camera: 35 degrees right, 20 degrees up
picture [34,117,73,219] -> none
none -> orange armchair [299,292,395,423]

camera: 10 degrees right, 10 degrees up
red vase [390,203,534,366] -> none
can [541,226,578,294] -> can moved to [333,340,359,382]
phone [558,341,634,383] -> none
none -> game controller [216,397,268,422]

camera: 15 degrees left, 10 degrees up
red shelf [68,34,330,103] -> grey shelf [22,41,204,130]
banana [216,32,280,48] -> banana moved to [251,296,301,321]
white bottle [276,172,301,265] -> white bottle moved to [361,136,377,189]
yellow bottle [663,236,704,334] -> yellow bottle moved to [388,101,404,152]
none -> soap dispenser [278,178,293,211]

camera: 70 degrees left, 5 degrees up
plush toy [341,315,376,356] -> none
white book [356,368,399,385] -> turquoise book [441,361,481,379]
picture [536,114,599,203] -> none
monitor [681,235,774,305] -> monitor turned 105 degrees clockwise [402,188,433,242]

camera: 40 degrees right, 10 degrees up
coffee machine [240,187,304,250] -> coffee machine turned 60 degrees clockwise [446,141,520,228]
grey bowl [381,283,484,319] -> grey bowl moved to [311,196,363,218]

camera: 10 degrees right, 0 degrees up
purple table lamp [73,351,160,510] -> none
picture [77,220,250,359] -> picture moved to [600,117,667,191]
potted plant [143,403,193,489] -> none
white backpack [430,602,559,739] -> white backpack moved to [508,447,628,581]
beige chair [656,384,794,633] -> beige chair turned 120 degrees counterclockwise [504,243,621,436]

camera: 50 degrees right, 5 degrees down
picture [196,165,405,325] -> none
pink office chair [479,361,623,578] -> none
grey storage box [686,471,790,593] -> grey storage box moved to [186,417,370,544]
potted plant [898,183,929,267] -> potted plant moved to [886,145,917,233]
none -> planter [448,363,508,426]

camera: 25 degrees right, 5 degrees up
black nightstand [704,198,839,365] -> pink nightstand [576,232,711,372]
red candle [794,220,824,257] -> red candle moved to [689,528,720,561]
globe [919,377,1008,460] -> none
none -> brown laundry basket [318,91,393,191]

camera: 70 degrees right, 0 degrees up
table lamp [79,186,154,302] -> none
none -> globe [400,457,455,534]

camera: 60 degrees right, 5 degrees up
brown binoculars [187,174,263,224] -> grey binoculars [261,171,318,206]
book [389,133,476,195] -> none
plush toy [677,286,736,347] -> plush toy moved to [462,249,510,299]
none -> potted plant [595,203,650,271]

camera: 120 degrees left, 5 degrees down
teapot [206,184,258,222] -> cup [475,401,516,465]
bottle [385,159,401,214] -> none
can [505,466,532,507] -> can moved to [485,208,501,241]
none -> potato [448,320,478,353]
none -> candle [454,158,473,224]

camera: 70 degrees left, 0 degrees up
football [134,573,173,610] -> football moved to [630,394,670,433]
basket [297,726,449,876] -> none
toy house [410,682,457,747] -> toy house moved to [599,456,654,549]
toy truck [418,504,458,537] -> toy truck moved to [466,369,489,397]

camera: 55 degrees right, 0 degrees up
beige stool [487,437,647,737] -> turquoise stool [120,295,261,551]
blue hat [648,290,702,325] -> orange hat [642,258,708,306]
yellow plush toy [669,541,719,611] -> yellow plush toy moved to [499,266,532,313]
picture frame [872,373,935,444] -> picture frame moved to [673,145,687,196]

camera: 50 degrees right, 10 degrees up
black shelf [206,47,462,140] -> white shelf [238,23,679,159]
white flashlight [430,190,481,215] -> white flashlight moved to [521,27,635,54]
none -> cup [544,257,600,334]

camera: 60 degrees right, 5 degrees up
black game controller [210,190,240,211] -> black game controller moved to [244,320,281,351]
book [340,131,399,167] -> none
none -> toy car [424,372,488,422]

**EXERCISE AIM**
Looking at the data above, return every line from the one with "black shelf [206,47,462,140]" down to the one with "book [340,131,399,167] -> none", exactly and inclusively.

**RESPONSE AREA**
black shelf [206,47,462,140] -> white shelf [238,23,679,159]
white flashlight [430,190,481,215] -> white flashlight moved to [521,27,635,54]
none -> cup [544,257,600,334]

camera: 60 degrees right, 5 degrees up
black game controller [210,190,240,211] -> black game controller moved to [244,320,281,351]
book [340,131,399,167] -> none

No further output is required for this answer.